Tuesday, June 22, 2004

Soldiers photographed apparently abusing Iraqi prisoners will invoke the “just following orders” defense when courts-martial convene this summer and fall.

Military prosecutors already got a glimpse of that strategy this week at a pre-trial hearing in Baghdad. Defense attorneys for two accused military policemen said they were ordered to abuse Iraqi detainees by military intelligence officers who conducted interrogations at Abu Ghraib prison.

But such a defense has pitfalls, according to defense lawyers not involved in the cases.



The defendants will first have to prove they received such an order, and then explain why they followed what most would consider an illegal command.

“About the only defense that they’re going to be able to raise against these charges of violating the Geneva Conventions and assaultive-type behavior is that they were acting with authority,” said Neal Puckett, a former Marine Corps judge advocate who specializes in defending military clients.

But he added, “There’s a line that can’t be crossed. If someone gives you authority to do something and it is illegal, then actually the soldier is under an obligation to refuse to obey the order.”

Mr. Puckett said defendants face a court battle. The officer who supposedly gave the order probably would refuse to testify to breaking the law. The defendant would then have to show that the officer was present at the time of the abuse and thus condoned it.

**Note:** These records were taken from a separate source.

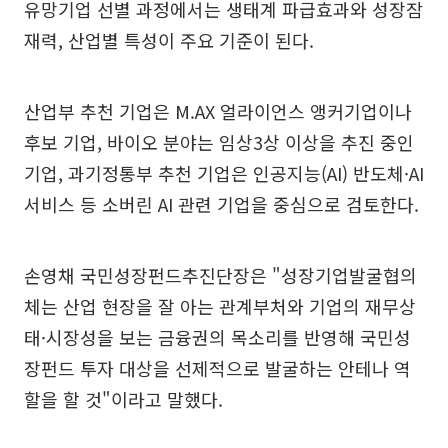
유망기업 선별 과정에서는 생태계 파급효과와 성장잠
재력, 산업별 특성이 주요 기준이 된다.
산업부 추천 기업은 M.AX 얼라이언스 앵커기업이나
후보 기업, 바이오 분야는 임상3상 이상을 추진 중인
기업, 과기정통부 추천 기업은 인공지능(AI) 반도체·AI
서비스 등 소버린 AI 관련 기업을 중심으로 검토한다.
손영채 국민성장펀드추진단장은 "성장기업발굴협의
체는 산업 현장을 잘 아는 관계부처와 기업의 재무상
태·시장성을 보는 금융권의 목소리를 반영해 국민성
장펀드 투자 대상을 선제적으로 발굴하는 안테나 역
할을 할 것"이라고 말했다.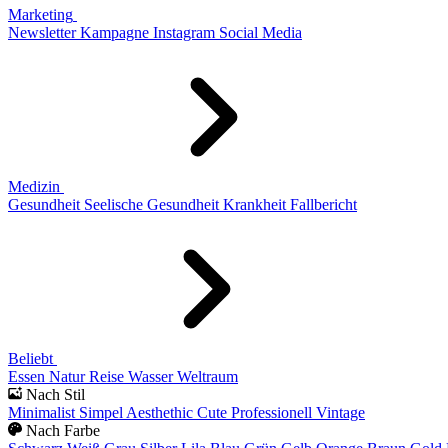
Marketing
Newsletter
Kampagne
Instagram
Social Media
Medizin
Gesundheit
Seelische Gesundheit
Krankheit
Fallbericht
Beliebt
Essen
Natur
Reise
Wasser
Weltraum
Nach Stil
Minimalist
Simpel
Aesthethic
Cute
Professionell
Vintage
Nach Farbe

“I don’t think it’s going to be successful because I don’t think they’re going to find people in authority who will admit to the conduct we saw in the pictures,” Mr. Puckett said.

Mr. Puckett is representing Army Brig. Gen. Janis Karpinski, who commanded the MP brigade that guarded Abu Ghraib. The Army has admonished Gen. Karpinski and suspended her command for a lack of discipline among her soldiers. But she denies knowing of the abuse and faces no charges.

Of seven brigade members charged with criminal offenses, one MP already has pleaded guilty and was sentenced to prison. That leaves six others, one of whom, Pfc. Lynndie England, is to appear next month at a pre-trial hearing at Fort Bragg, N.C.

The Army is still conducting a criminal probe that could result in charges against intelligence officers who ran the interrogation rooms.

“The military recognizes a defense of obedience to orders,” said Eugene R. Fidell, a prominent defense attorney in Washington, D.C., who specializes in military law. “But it has to be an order that is a lawful one. If the order is one a reasonable person of ordinary sense and understanding would have to know is unlawful, there’s no defense.”

The military’s Manual for Courts-Martial dictates that the presiding judge decides whether the order in question is unlawful in the eyes of “ordinary sense and understanding.”

“No one can suggest with a straight face that these MPs were acting alone,” said Guy Womack, an attorney representing Spc. Charles A. Graner Jr., after a pre-trail hearing in Baghdad on Monday.

“We can’t have American soldiers in a war zone questioning the legality of orders,” the Associated Press quoted him as saying.

In a broader move, defense attorneys are beginning to suggest that statements made in Washington during the war on terrorism set the atmosphere for MPs to mistreat inmates to procure vital information on the deadly insurgency in Iraq.

Senior commanders have approved stress-inducing measures, such as sleep and light deprivation. But Defense Secretary Donald H. Rumsfeld said last week that his review showed no senior commander or civilian approved the kind of criminal abuse uncovered at Abu Ghraib.

Mr. Womack and another defense attorney, Paul Bergrin, won important victories at the Baghdad hearing Monday.

The judge ruled that senior officers, including Gen. John Abizaid, the top Persian Gulf commander, and Lt. Gen. Ricardo Sanchez, the senior commander in Iraq, must submit to pre-trial questioning by defense attorneys.